PASSAGE DU TEXTE —

☆ ☆ ☆ ☆ ☆ ☆ ☆

Pour les obligations, le cadre juridique ne comporte pas d'ambiguïtés puisque l'article L. 228-74 du code de commerce précise que « les obligations rachetées par la société émettrice, ainsi que les obligations sorties au tirage et remboursées, sont annulées et ne peuvent être remises en circulation ». Cette disposition a été introduite par la loi du 24 juillet 1966 sur les sociétés commerciales. Le législateur avait ainsi entendu interdire des pratiques qui risquaient de créer des « abus de marché » pour reprendre une terminologie contemporaine alors inexistante.

De même, la loi de 1966 précitée a interdit à une société de « constituer un gage quelconque sur ses propres obligations » (article L. 228-44 du code de commerce).

B. L'ÉMERGENCE DE PLATEFORMES OBLIGATAIRES SUR LA PLACE DE PARIS REND NÉCESSAIRE LA POSSIBILITÉ DE RACHETER SES PROPRES OBLIGATIONS

Depuis la fin de l'année 2009, les acteurs de la place de Paris ont lancé le projet d'établir, en France, une ou plusieurs plateformes de négociation des obligations des entreprises non financières (dites corporates ) libellées en euros , c'est-à-dire créer un marché secondaire liquide et transparent pour les obligations . L'émission (marché primaire) pourrait se faire dans d'autres pays, notamment au Luxembourg, mais la négociation se tiendrait à Paris.

☆ ☆ ☆ ☆ ☆ ☆ ☆

Indiquez, s'il vous plaît, si chacune des affirmations suivantes concorde avec le texte sur les obligations, en répondant par oui ou non et en citant les mots décisifs du texte : (a) les obligations rachetées par la société émettrice peuvent être remises en circulation ; (b) la loi de 1966 interdit à une société de constituer un gage sur ses propres obligations ; (c) la négociation des obligations sur les plateformes envisagées se tiendrait au Luxembourg.

☆ ☆ ☆ ☆ ☆ ☆ ☆

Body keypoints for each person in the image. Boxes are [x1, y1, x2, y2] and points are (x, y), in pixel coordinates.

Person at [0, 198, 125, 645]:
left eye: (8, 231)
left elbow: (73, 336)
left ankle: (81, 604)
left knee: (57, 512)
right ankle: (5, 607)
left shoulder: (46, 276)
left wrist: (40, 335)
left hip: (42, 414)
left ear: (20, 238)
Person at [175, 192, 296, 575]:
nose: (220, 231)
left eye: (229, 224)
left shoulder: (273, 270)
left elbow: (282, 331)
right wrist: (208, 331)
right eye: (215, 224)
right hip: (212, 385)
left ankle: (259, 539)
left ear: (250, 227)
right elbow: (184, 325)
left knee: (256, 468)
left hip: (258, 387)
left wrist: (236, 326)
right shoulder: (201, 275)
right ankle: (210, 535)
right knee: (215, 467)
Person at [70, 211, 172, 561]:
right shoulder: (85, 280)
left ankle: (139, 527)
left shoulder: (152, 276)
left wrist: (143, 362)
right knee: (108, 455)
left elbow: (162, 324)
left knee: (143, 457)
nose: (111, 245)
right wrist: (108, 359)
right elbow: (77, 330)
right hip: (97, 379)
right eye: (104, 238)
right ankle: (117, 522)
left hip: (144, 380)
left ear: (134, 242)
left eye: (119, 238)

☆ ☆ ☆ ☆ ☆ ☆ ☆

RÉPONSE RÉDIGÉE —
(a) Non : « les obligations rachetées par la société émettrice, ainsi que les obligations sorties au tirage et remboursées, sont annulées et ne peuvent être remises en circulation ».
(b) Oui : « la loi de 1966 précitée a interdit à une société de “constituer un gage quelconque sur ses propres obligations” ».
(c) Non : « la négociation se tiendrait à Paris ».